Hi Over the last couple of days we have started n...
# ask-metaflow
m
Hi Over the last couple of days we have started noticing some sporadic 500 HTTP (
Internal server error
) errors with the Metaflow metadata service. This is happening during pipeline runs. I've not noticed it happening on calls to the client API. The issue seems to be transient, as the pipeline runs through fine when retrying. We are running the pipelines in EKS with Argo Workflows and use an API gateway to access the metadata service. We are on version
14.11
of Postgres and
2.4.13
of the metadata service. It seems to be happening on a range of different paths in the service, e.g., it has failed on
/flows/SomeTestFlow/runs/argo-pipeline.prod.some.test.flow-1739232420/steps/some_test_step/step
and
/flows/SomeOtherTestFlow/runs/argo-pipeline.prod.some.test.flow-1739212340/steps/some_other_test_step/tasks/t-45771ea7/metadata
Given the paths that are throwing errors and that it seems to be a transient issue, I don't believe the 10Mb payload limit on API gateway will be the issue here. Has anyone got any experience with this issue? Any pointers in how I can debug the problem? Thanks a lot!
s
do you see anything in the service logs that may point to an issue?
m
This is just the logs from the pipeline side at the moment. I was going to start looking through the logs on the server side in more detail, but thus far I haven't seen anything obvious.
So I have found the logs for these requests in API gateway and also the Metaflow metadata service in ECS. It looks like the status code is 200 in the metadata service, but 500 in API gateway. Annoyingly it seems I have omitted the error reason in the logging format for API gateway. I am going to add that in and then wait for the issue to come back up again.
Oh, it also looks like the issue is happening on the heartbeat method too btw
Do you have some documentation on the request flow at the beginning of a step? The issue seems to happen pretty consistently at the beginning of a step. Also, would you expect any of the payloads for those requests to have the potential to be large? e.g., the payload increases as a function of the number of historic pipeline runs?
s
At the beginning - we register the task id and some metadata and start the task heartbeat
Do you know for which endpoint you are running into issues? By design we write very small pieces of data.

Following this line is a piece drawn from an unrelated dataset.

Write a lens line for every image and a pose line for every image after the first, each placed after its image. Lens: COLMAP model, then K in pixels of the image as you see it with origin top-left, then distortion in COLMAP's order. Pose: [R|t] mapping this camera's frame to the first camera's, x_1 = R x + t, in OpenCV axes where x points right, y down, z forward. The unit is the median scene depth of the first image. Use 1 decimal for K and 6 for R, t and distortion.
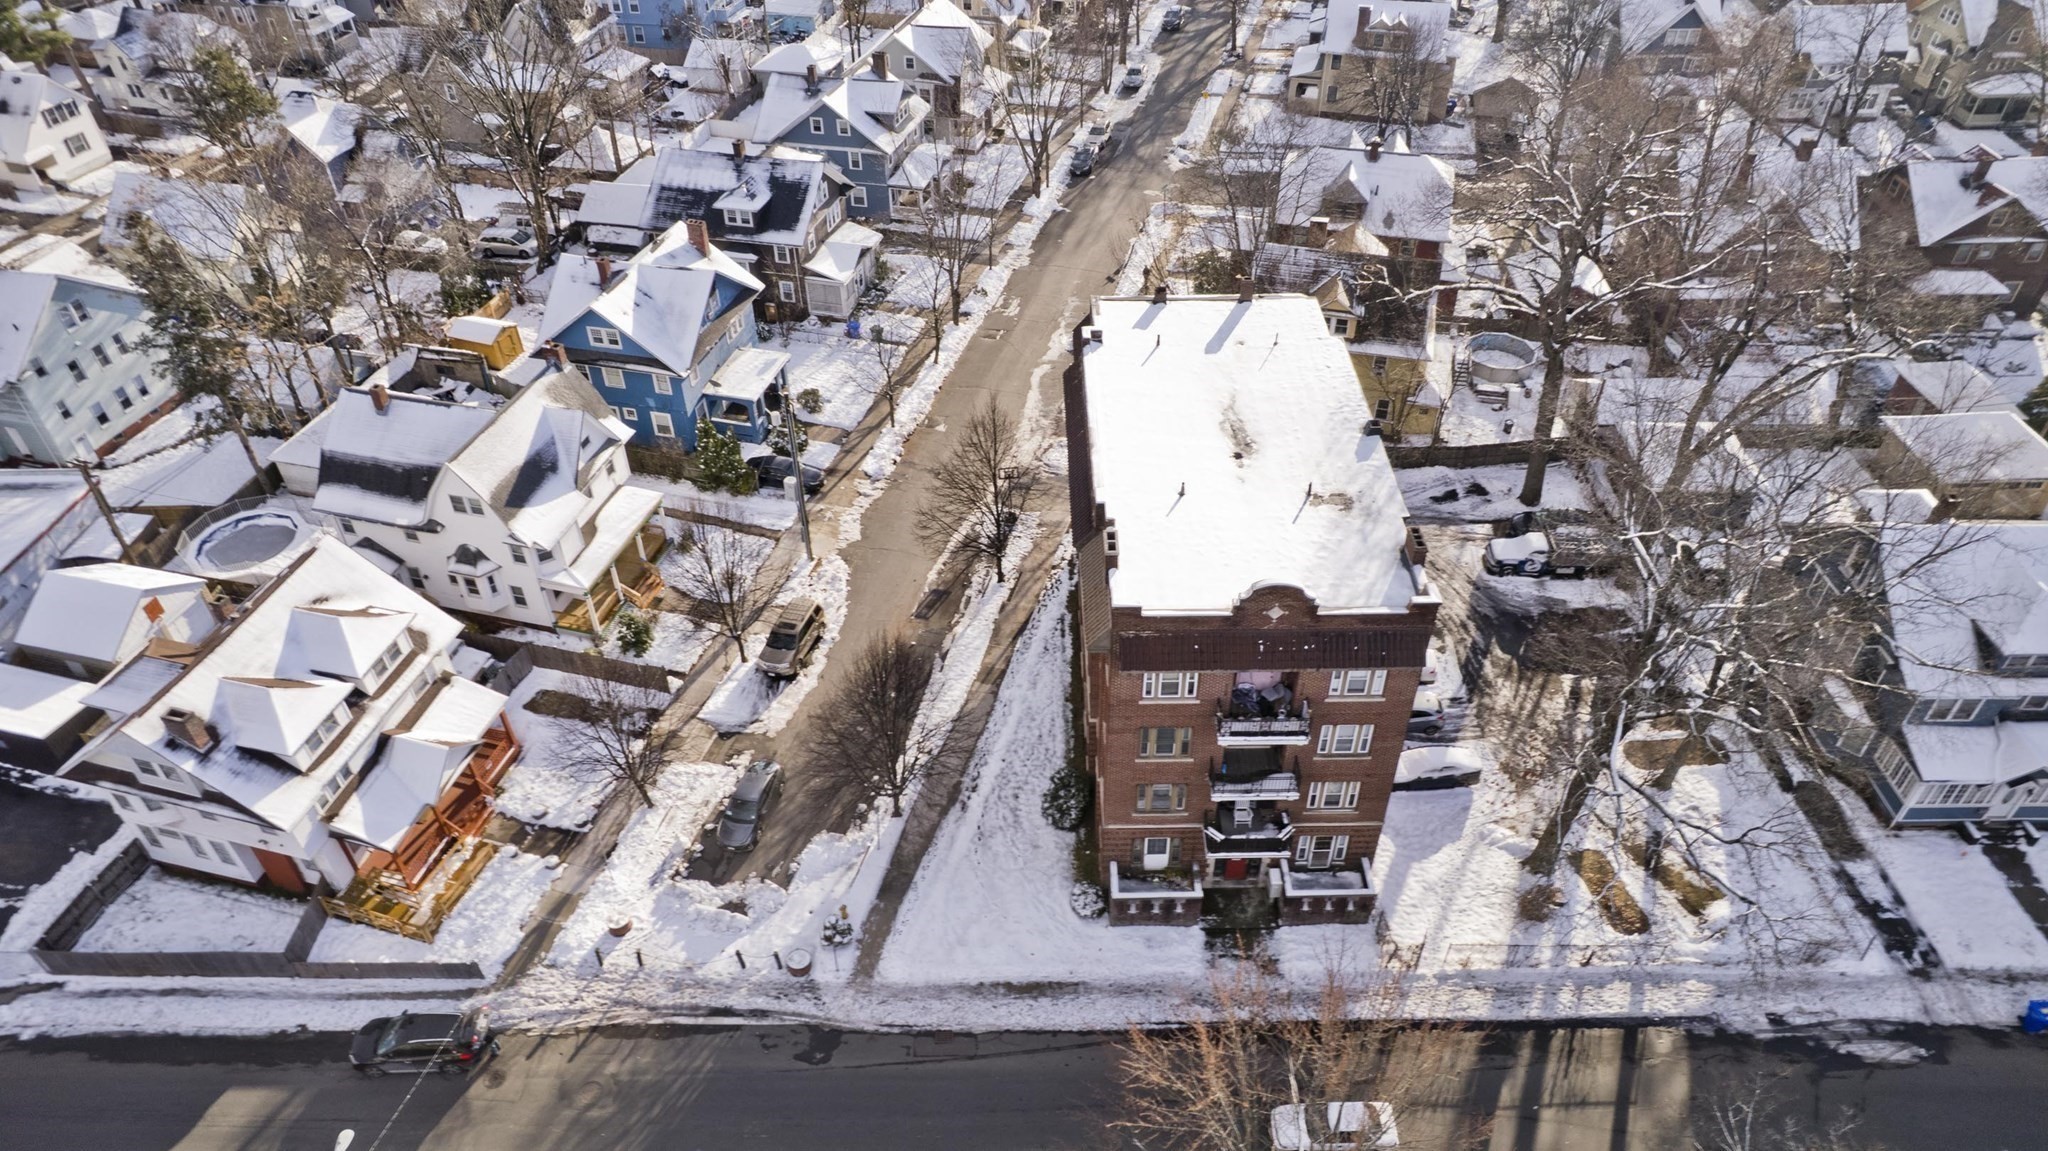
lens RADIAL K [[1320.0, 0, 1024.0], [0, 1320.0, 575.5], [0, 0, 1]] dist [-0.067680, 0.050705]
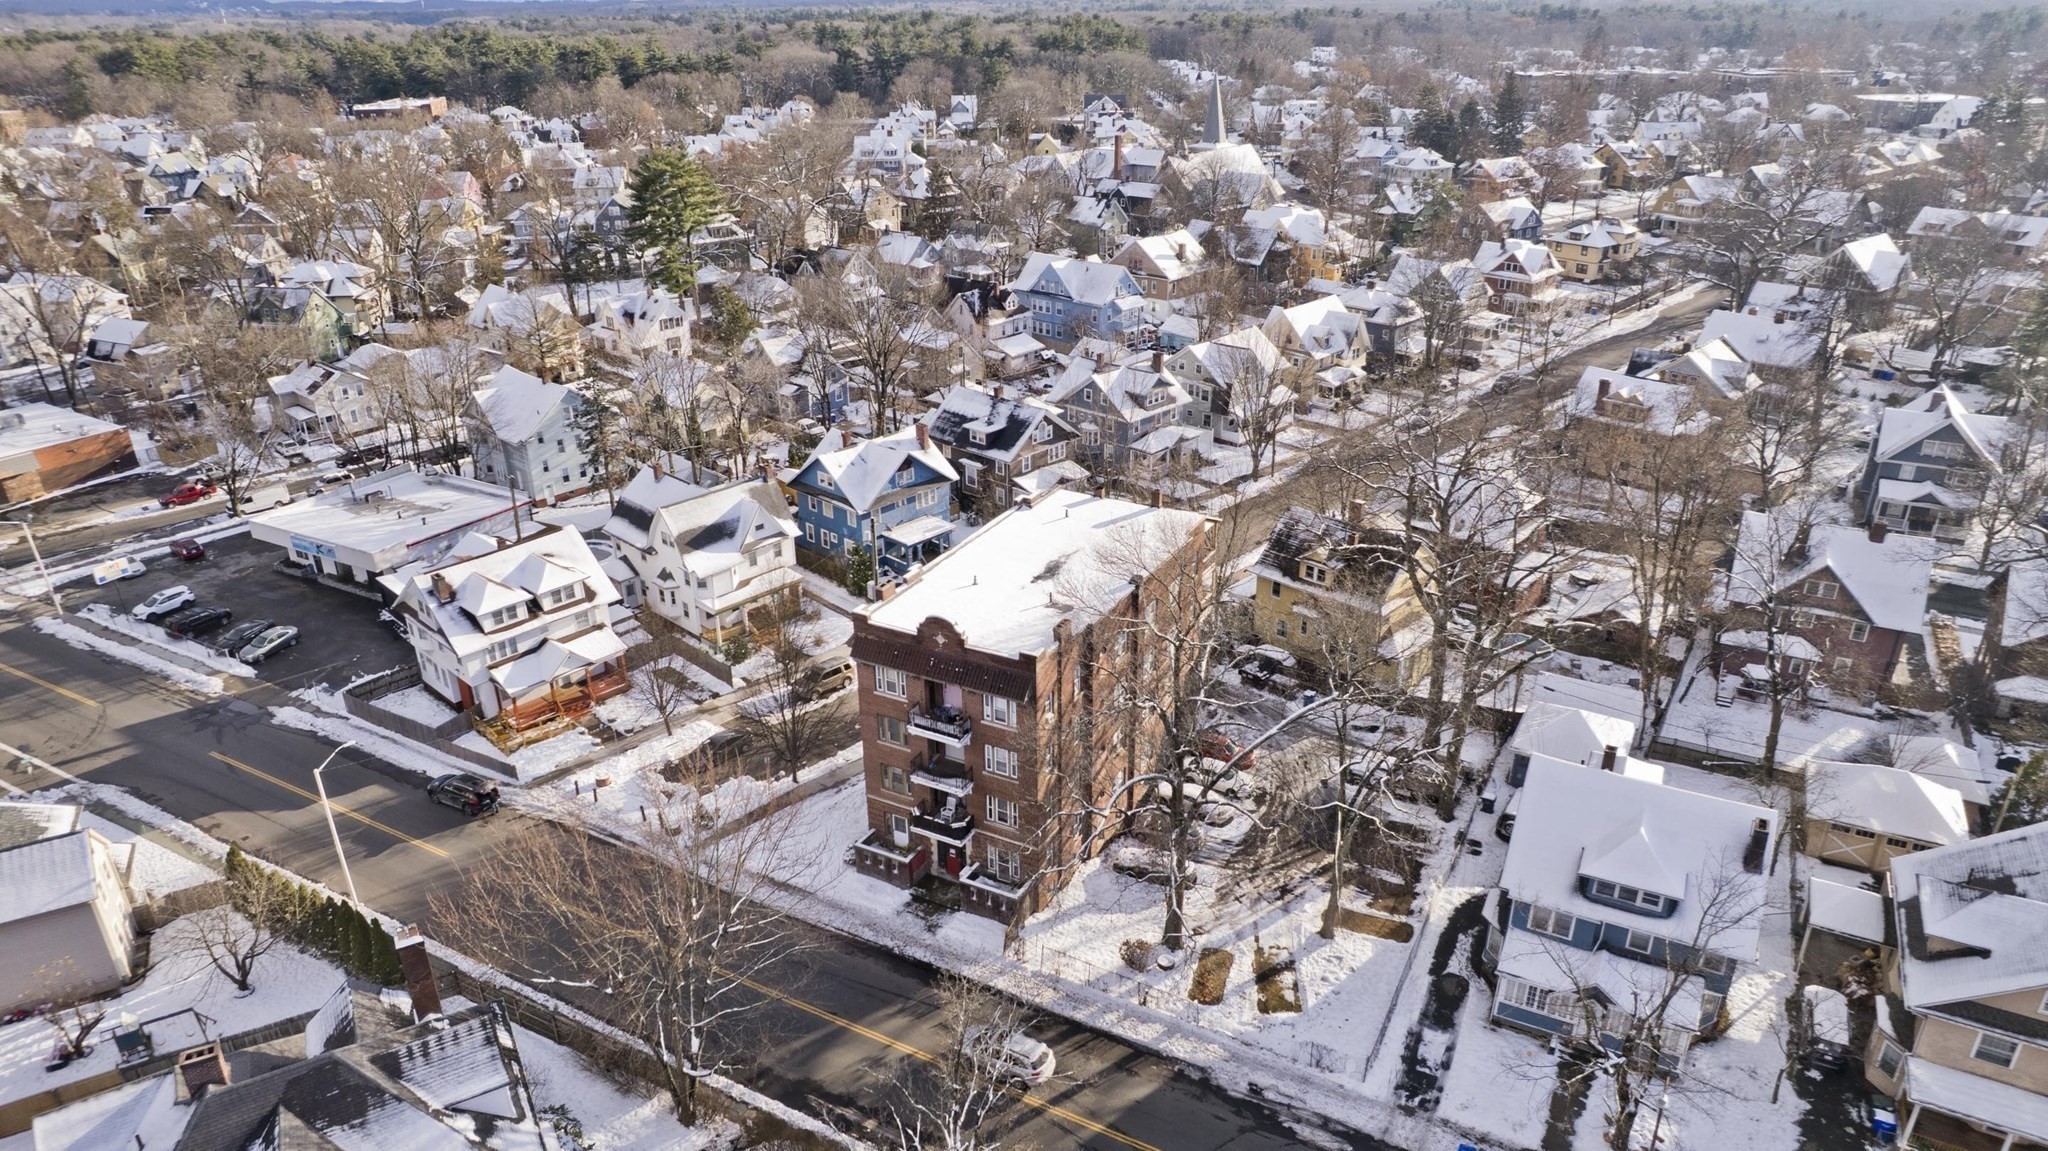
lens RADIAL K [[1320.0, 0, 1024.0], [0, 1320.0, 575.5], [0, 0, 1]] dist [-0.067680, 0.050705]
pose [[0.875976, 0.199309, -0.439252, 0.643354], [-0.306048, 0.933519, -0.186752, 0.148378], [0.372829, 0.298022, 0.878739, -0.215251]]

The heartbeat method 404 can be safely ignored
m
I can make a list of the methods that have been effected. It seems to be a range of them though. Two of them are in the original post.

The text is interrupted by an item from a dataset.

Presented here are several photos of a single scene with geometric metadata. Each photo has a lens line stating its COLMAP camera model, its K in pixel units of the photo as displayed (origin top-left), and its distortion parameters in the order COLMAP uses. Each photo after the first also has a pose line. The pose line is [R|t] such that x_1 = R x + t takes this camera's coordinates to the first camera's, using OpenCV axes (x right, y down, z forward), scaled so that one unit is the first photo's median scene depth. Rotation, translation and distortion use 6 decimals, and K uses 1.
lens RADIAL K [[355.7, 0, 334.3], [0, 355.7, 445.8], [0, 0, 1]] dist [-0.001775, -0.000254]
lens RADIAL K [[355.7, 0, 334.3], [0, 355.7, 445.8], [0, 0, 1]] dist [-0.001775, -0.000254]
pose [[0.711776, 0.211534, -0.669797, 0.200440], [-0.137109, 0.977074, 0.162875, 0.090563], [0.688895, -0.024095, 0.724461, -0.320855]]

Also, the extra error logging on API gateway didn't show anything illuminating, so we are adding AWS X-Ray now so that we can see the full request flow etc.
OK, so I have two more examples. The paths are as follows: •
flows/SomeFlow/runs/argo-pipeline.prod.someflow/steps/_parameters/tasks/t-1c05f3ee-param/artifact
flows/SomeOtherFlow/runs/argo-pipeline.prod.someotherflow/steps/training/tasks/t-c7c069ea/heartbeat
I find the heartbeat one odd, as presumably it does next to nothing, right? The AWS X-Ray only caught the first example in its sampling. I've not used x-ray before, but I believe it is showing (1) the request from API gateway to the metadata service was successful, but took 10 seconds and (2) the response from API gateway to the client has a 500 error. I have open an AWS support request on the second point. With regard to the first, do you know why this request would take such a long time? The CPU utilisation on the metadata service and the underlying RDS instance are pretty low at the time of the request.
s
heartbeats are what are used to paint the state in the UI
these calls are all very lightweight and shouldn't take much time - if you trace these calls - where is the time being spent?
m
Yeah, this is what I expected, which is why I found it confusing that I am getting errors on these requests too.
message has been deleted
This is the trace (shown AWS x-ray) for one of the failed heartbeats. The top row is the API gateway, while the second is the internal metadata service. It is spending 10 seconds on the heartbeat. It says the response status is ok. Oddly there is no response code, which I find suspicious. It feels to me it is not able to reach the service at all, but for some reason is showing the second request status as ok.
So it turns out it is a transient issue with AWS API gateway. One of their internal hosts was timing out, which was causing the issue. Apparently they have a 99.95% SLA on API gateway and the number of errors we were seeing was well below this threshold. Their recommendation is to add retries. We can do that internally as we are using Metaflow extensions, but those that are not will be effected by this. In particular, I note that Metaflow does not retry on this status code. Such instances will kill pipelines, unless it is on a heartbeat request, so I can imagine some will want to be able to retry in these cases.